That I am not much of a religious person is known. But how I could feel God one day, all around me, is a story.
It all started with a pigeon laying a pair of eggs in our balcony, when we were away for a couple of days. Now this is not something that hasn’t happened before. Although it was a bit of a discomfort as the ‘nest’ was right above the water drain and we couldn’t use the washing machine for the fear of eggs getting damp and dead. This continued for a good two weeks, before we started running out of clothes. And I had no choice but to use the area.
We decided to shift the nest and eggs into a shoe box while the pigeon was away. The pigeon with its button-like eyes couldn’t so much as make out and kept searching for its eggs near the water drain. Somewhere inside, I felt bad for all the trepidation it was going through to find its eggs, but somehow I was sure that it would not give up until it found them. And voila….it did! After a few anxious moments, I came back to the window and found the pigeon back AND inside the box, cuddling its eggs. Was I moved? You bet I was.
That day, I realized that God does have a vision. It’s just that we aren’t able to gauge the boundaries of that vision and sometimes, just give up too soon. I had moved the pigeon’s eggs to a safer place, but it had to make an extra effort to keep the faith and discover it. The opportunities, sometimes even better than those we can think of or dream about, exist so closely and silently about us, but we fail to discover them.
That day I thought, “Had I played God to that pigeon, by expanding it horizons and giving it a better opportunity to be warm and safe?” I was not sure. But slowly I realized that the pigeon was very comfortable with me hanging around the box, and didn’t flutter threateningly to keep me at bay. May be I had given him Some faith. Maybe. And I felt strangely happy.
But My God had some completely different plans, and some ulterior motives as well. The maid arrived home, and she tried to shoo the pigeon away, unaware of that fact that the box had eggs inside it. In the confusion that ensued, the pigeon started fluttering and the box fell down. Both the eggs were broken. The amber-golden liquid that would have some days later translated into a quintessential (hopefully) pigeon pair, lay scattered about in an almost grotesque way. I almost cried and then thought about the pigeon. The maid, sensing my mood, cleaned up everything soon enough.
I moved about the house doing the chores, and thinking about the poor pigeon. Its eggs, subsequent kids. It must be so heartbroken. And I could not, so much as, even say a kind word or two to it. And then I remembered the whole I-played-God-to-the-pigeon thing. I just laughed at my foolishness, and tried to shoo the theory away. But my cynical self summarized that sometimes, even God can make mistakes. 😉
I did feel naive and queasy with that theory, but then, better sense prevailed.

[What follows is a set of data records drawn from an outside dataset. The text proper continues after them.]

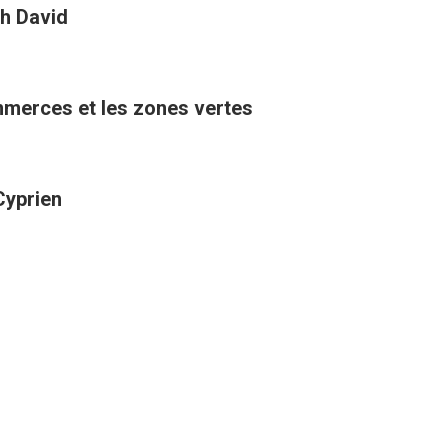
h David
ommerces et les zones vertes
Cyprien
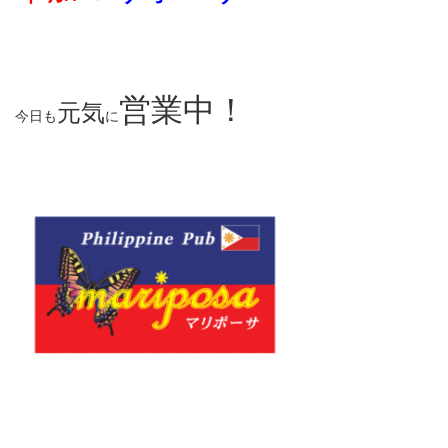
営業中！
元気
今日も
に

And I concluded that may be this is the time when God wants us to keep our faith in Him, and understand that may be there was a reason as to why this happened. And I am sure, that reason is around me, very near. I just have to look for it, with full sincerity. I haven’t figured it out for the pigeon yet, but I believe it happened for good.
PS: <my cynical self surfacing again> Do you really think God can Never make mistakes?